図3にビスフェノール回収装置の他の例を示す。このビスフェノール回収装置1Aは、スラリー調製装置2と、純水貯留槽12と、加圧水貯留槽13と、高周波加熱装置14と、第1断熱用冷却装置15と、第2断熱用冷却装置16と、固液分離装置17とを、有する。
前記スラリー調製装置2は、図1に示されるスラリー調製装置2と同様の構成を有し、所定量の水と所定平均粒径に粉砕されてなる所定量のポリカーボーネート回収物とを混合してスラリー状のポリカーボネート分散液を調製することができるようになっている。
前記純水貯留槽12は、所定量の純水を貯留する槽である。加圧水貯留槽13にもまた、所定量の純水が貯留される。加圧水貯留槽13に貯留された純水は、スラリー調製装置2に圧送され、圧送された純水の量と同量のスラリー状ポリカーボネート分散液がスラリ−調製装置2から排出される。加圧水貯留槽13からスラリー調製装置2への送液は、ポンプ22により行われる。
前記高周波加熱装置14は、その内部に、所定直径及び所定長さの反応管18を備え、その反応管18の内部に高周波を照射することができるように形成される。
前記固液分離装置17は、高温度に加熱された反応生成液を一挙に常温に冷却することによって反応生成液中に溶解していたビスフェノールAを析出させることができるように、例えば冷却蛇管(図示せず。)を配設し、又、要すれば排気装置を備えて装置内を減圧にすることができるようになっている。
前記反応管18の入り口には配管19が延設され、その配管19は送液ポンプ20を介装しており、前記スラリー調製装置2で調製されたスラリー状のポリカーボネート分散液を配管19内に送り込むことができるようになっている。この配管19はまた、送液ポンプ21を介して純水貯留槽12に接続され、さらに送液ポンプ22を介して加圧水貯留槽13に接続される。
前記反応管18の出口には配管23が接続され、この配管23は固液分離装置17に接続される。この配管23の途中には、所定の圧力保持をする背圧弁24が設置される。
一方、反応管18の入り口に接続されている配管19の、反応管18の近傍位置には、第1断熱用冷却装置15が設置されていて、高周波加熱装置14により加熱された反応管18における熱が配管19の上流側に伝達しないように、配管19を冷却するようになっている。同様に、反応管18の出口に接続されている配管23の、反応管18の近傍位置にも、第2断熱用冷却装置16が設置されていて、高周波加熱装置14により加熱された反応管18における熱が配管23の下流側に伝達しないように、配管23を冷却するようになっている。なお、配管19及び配管23の必要個所には、適宜に開閉弁が介装されている。

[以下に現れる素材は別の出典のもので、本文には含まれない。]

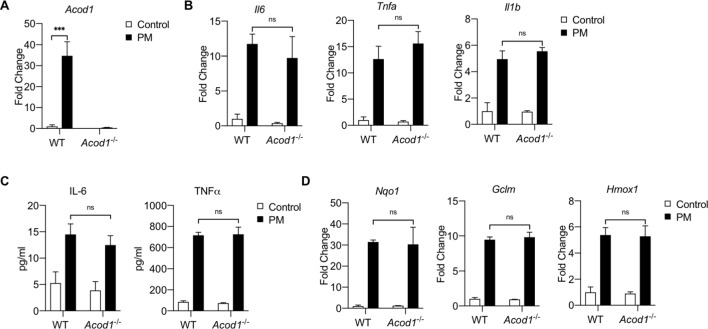
Acod1 and Itaconate are not required for PM-induced inflammatory response in tissue resident alveolar macrophages.Primary tissue resident alveolar macrophages were isolated from WT and Acod1-/- mice and cultured in vitro for 2 hours before treatment with PM (20 µg/cm2) for 24 hours. Gene expression was measured by qPCR. (A) Acod1 gene expression is significantly induced by PM treatment only in WT alveolar macrophages. (B) Inflammatory genes (Il6, Tnfa, Il1b) were equally upregulated by PM treatment in both WT and Acod1-/-alveolar macrophages. (C) Cytokine levels of IL-6 and TNFα in media as measured by ELISA; IL-6 and TNFα levels increase with PM treatment in both WT and Acod1-/-alveolar macrophages equally. (D) NRF2 target genes (Nqo1, Gclm, Hmox1) were upregulated with PM treatment as measured by qPCR, with no difference between WT and Acod1-/- cells. Significance was analyzed with one-way ANOVA corrected with Bonferroni’s post hoc test for multiple comparisons, *p<0.05, **p<0.01, ***p<0.001.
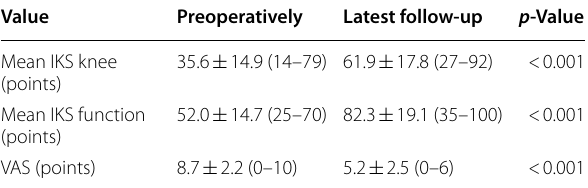
SD standard deviation, IKS international knee scores, VAS visual analog scale Paired t -test ( p <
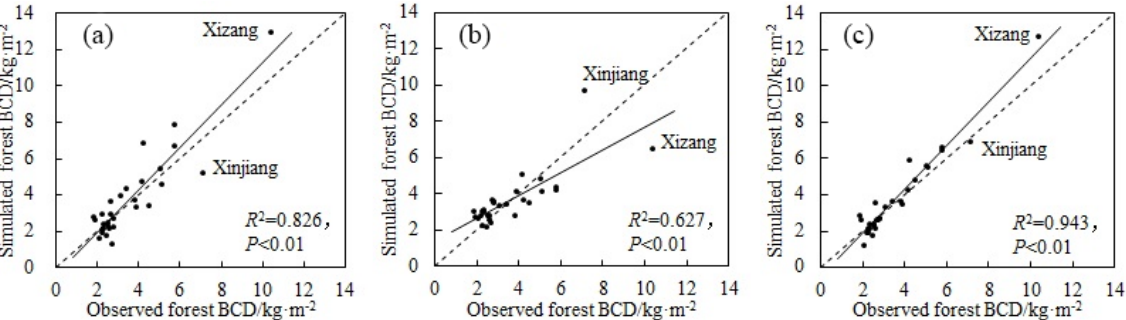
Figure 6. The scatter diagrams of simulated BCD against observed BCD: (a) Kriging, (b) SOA, and (c)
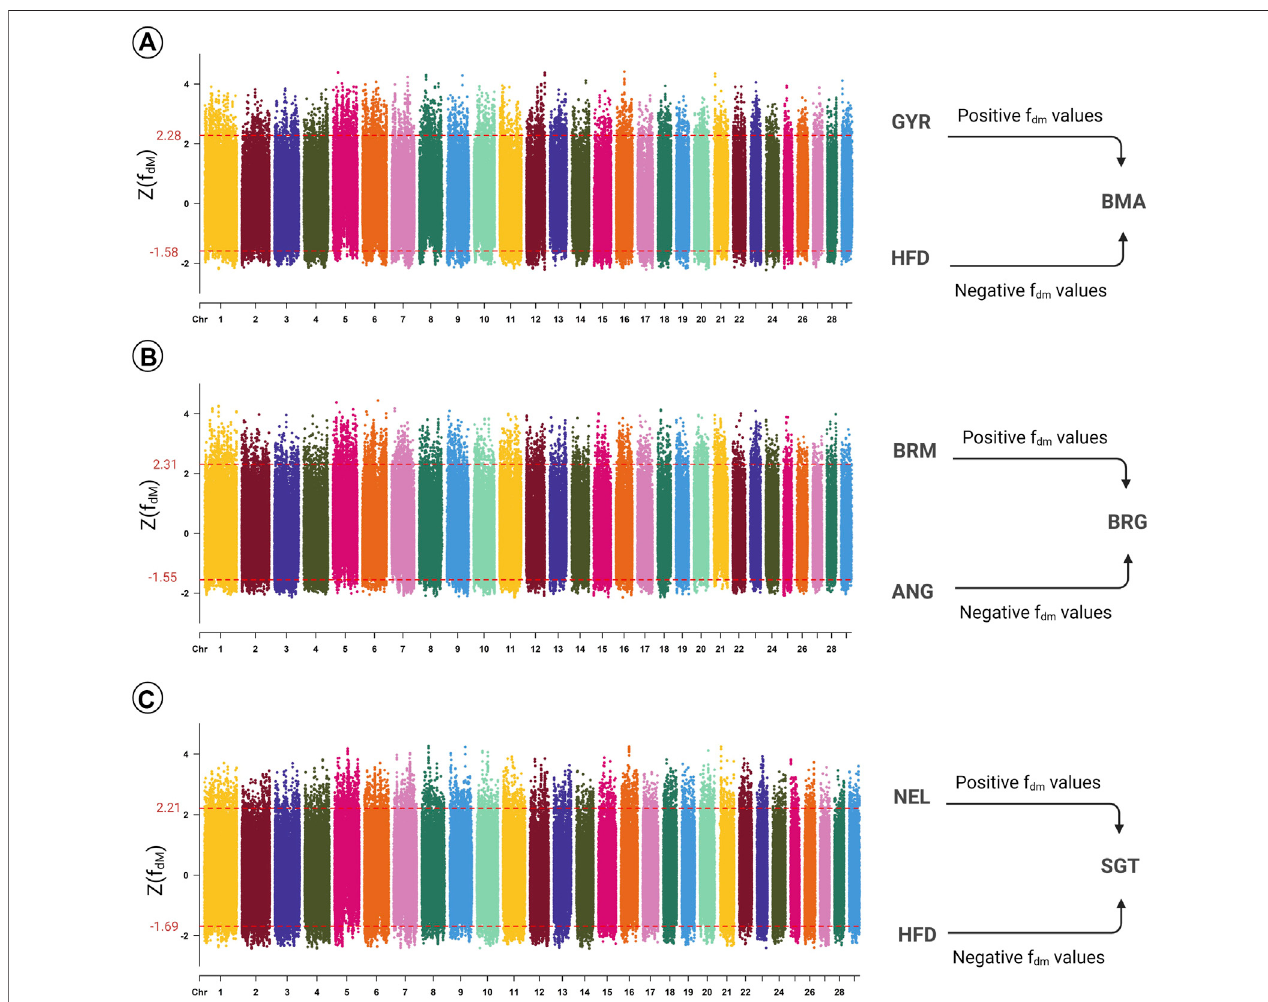
FIGURE2| ManhattanplotoftheZ-transformedf dM (Z(f dM ))atthesigni fi cancethresholdof5%inBeefmaster (A) ,Brangus (B) ,andSantaGertrudis (C) .Thef dM > 0represents regions with Indian Bos taurus indicus (IBI) ancestry, while f dM < 0 represents regions with European Bos taurus (EBT) origin. Abbreviations of all breeds are given in Table 1 .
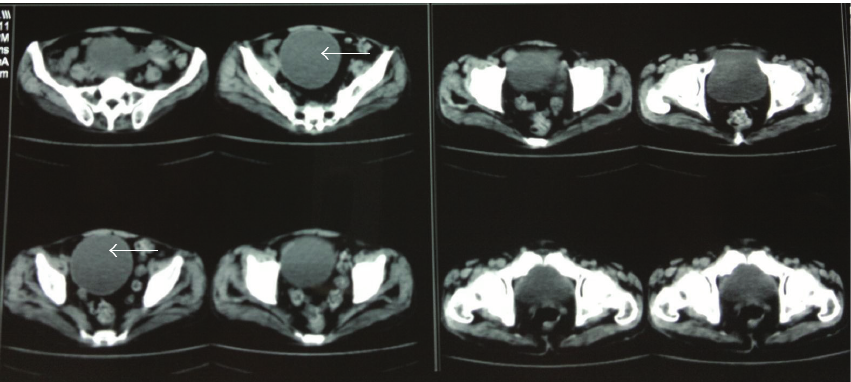
Figure 1: CECT of the pelvis shows solitary well-defined cystic lesion with clear fluid (WHO type CL) in pelvis.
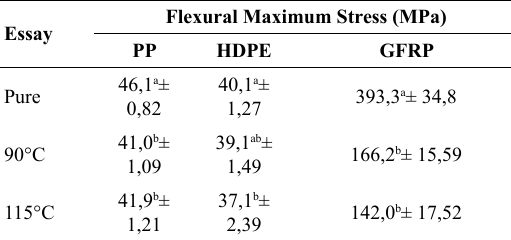
Figure 10. Infrared spectrum for pure GFRP, 90° GFRP and 115° Table 4. Results of flexural strength for the materials studied.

図3に示すビスフェノール回収装置1Aは次のように作用する。スラリー調製装置2でポリカーボネート分散液が調製される。送液ポンプ22により、加圧水貯留槽13からスラリー調製装置2に純水が圧送される。また、純水貯留槽12内に貯留されている純水が送液ポンプ21によって配管19内を移送され、配管19内で、前記ポリカーボネート分散液と純水とが合流する。純水に押されて配管19内を移送されるポリカーボネート分散液は反応管18に到達する。この場合、背圧弁24は配管23を閉鎖状態にしている。

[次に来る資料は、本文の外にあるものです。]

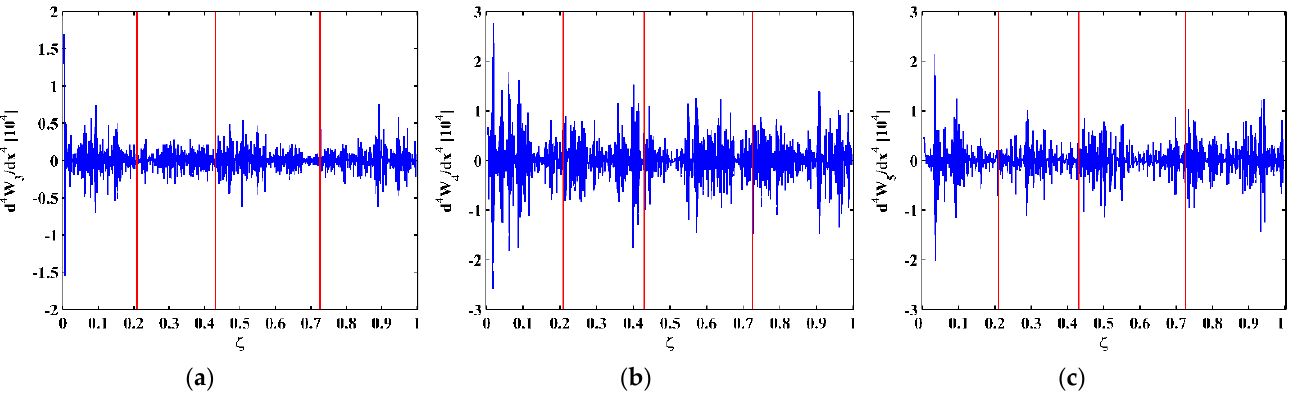
Sensors 2021 , 21 , x FOR PEER REVIEW Figure 14. The ( a ) third, ( b ) fourth, and ( c ) fifth mode shapes (locations of cracks are indicated by red lines).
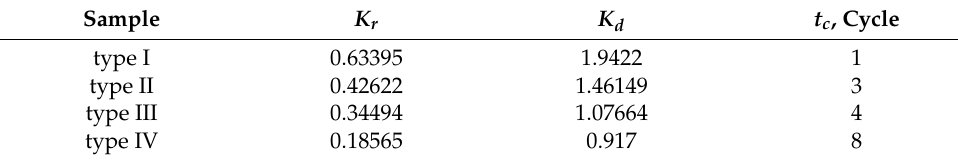
Table 5. Corrosion potential ( E corr ) and current ( I corr ) of samples with different oxide scales. Sample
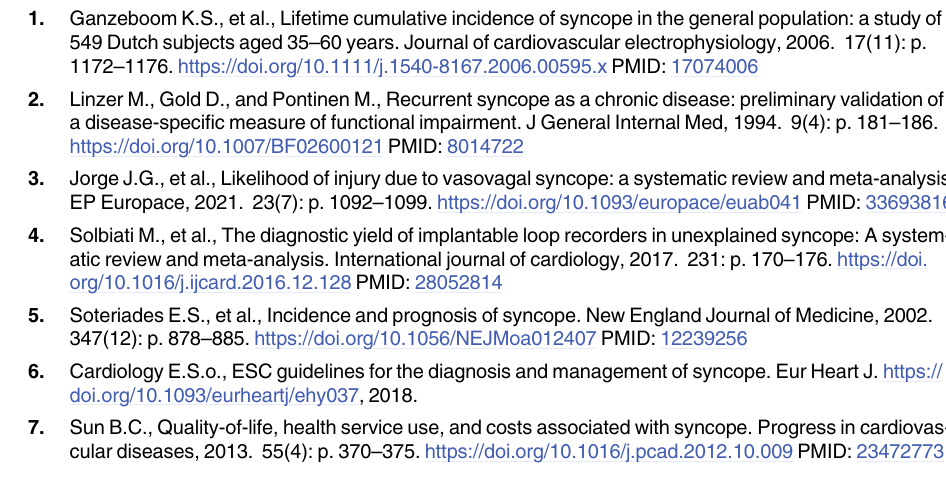
S1 Table. Relative sensitivity to diagnose pause arrhythmias and cost per diagnosed patient with conventional monitoring strategies vs. ICM. Abbreviations: ICM, insertable cardiac monitor; USD, United States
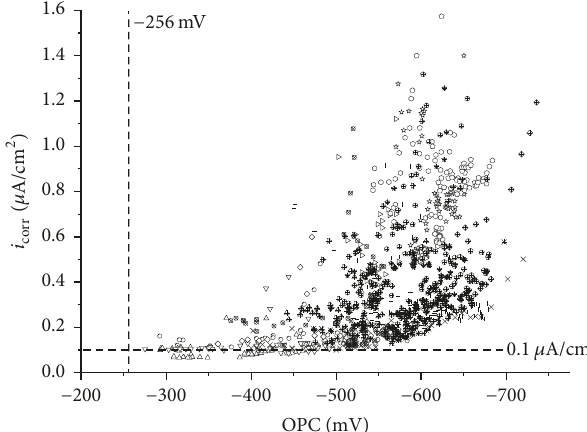
Figure 12: Relationship between the corrosion rate and the open circuit corrosion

反応管18内にスラリー状のポリカーボネート分散液が到達すると、送液ポンプ21により純水が純水貯留槽12から反応管18に、スラリー状のポリカーボネート分散液とともに供給される。純水水貯留槽12から継続的に純水が加圧水として反応管18に供給されるので、反応管18内の圧力が上昇する。純水貯留槽12から反応管18へ加圧水が供給されることにより反応管18内の圧力が所定の値に達する。高周波加熱装置14が作動して反応管18内が高周波照射により瞬時に所定温度に加熱される。所定温度に加熱された反応管18内のポリカーボネート分散液は、所定時間の加熱後によりビスフェノールAを含有する反応生成液に変わる。前記所定時間の経過後に、背圧弁24を開放することにより、前記反応生成液が直ちに固液分離装置17に送液される。固液分離装置17に送液された反応生成液は冷却され、反応生成液に溶解していたビスフェノールAが析出する。析出したビスフェノールAは通常の分離手段により分離され、要すれば洗浄され、乾燥されて、単離される。
以下の実施例は、この発明の実験例である。
(実施例1)
内容量1000mlのスラリー調製槽に、平均粒径が200μmとなるように粉砕されたポリカーボネート粉砕物10gと水1000mlとを装入して十分に攪拌してスラリー状のポリカーボネート分散液を調製した。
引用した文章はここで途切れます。